== Source material ==

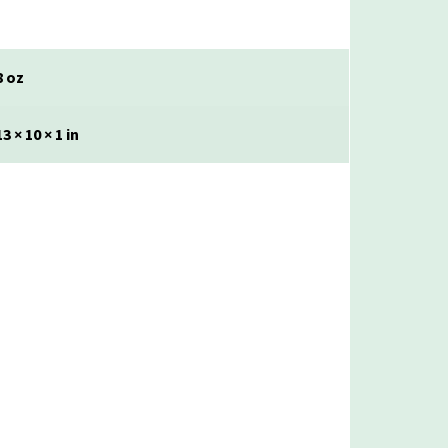
8 oz
13 × 10 × 1 in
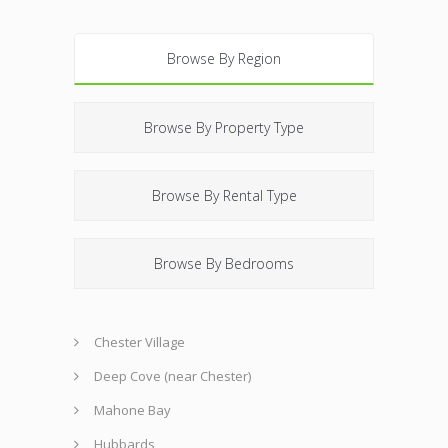
Browse By Region
Browse By Property Type
Browse By Rental Type
Browse By Bedrooms
Chester Village
Deep Cove (near Chester)
Mahone Bay
Hubbards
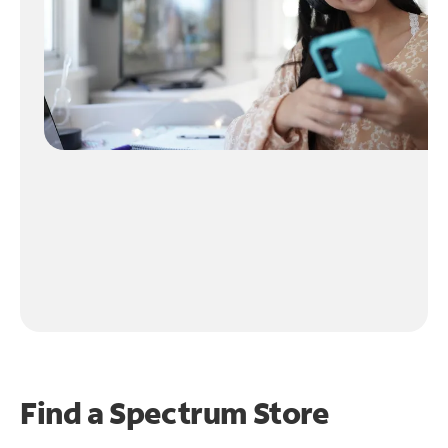
Find a Spectrum Store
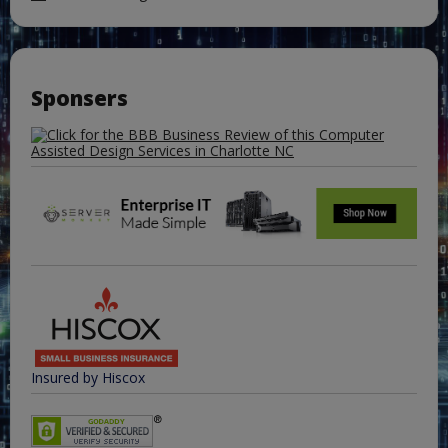
Sponsers
Insured by Hiscox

===

Transcribe exactly the lines from the one containing "Browse By Bedrooms" through the last line of the records above, and nothing else. Leave out the pictures.

Worked solution:
Browse By Bedrooms
Chester Village
Deep Cove (near Chester)
Mahone Bay
Hubbards
Find a Spectrum Store
Sponsers
Insured by Hiscox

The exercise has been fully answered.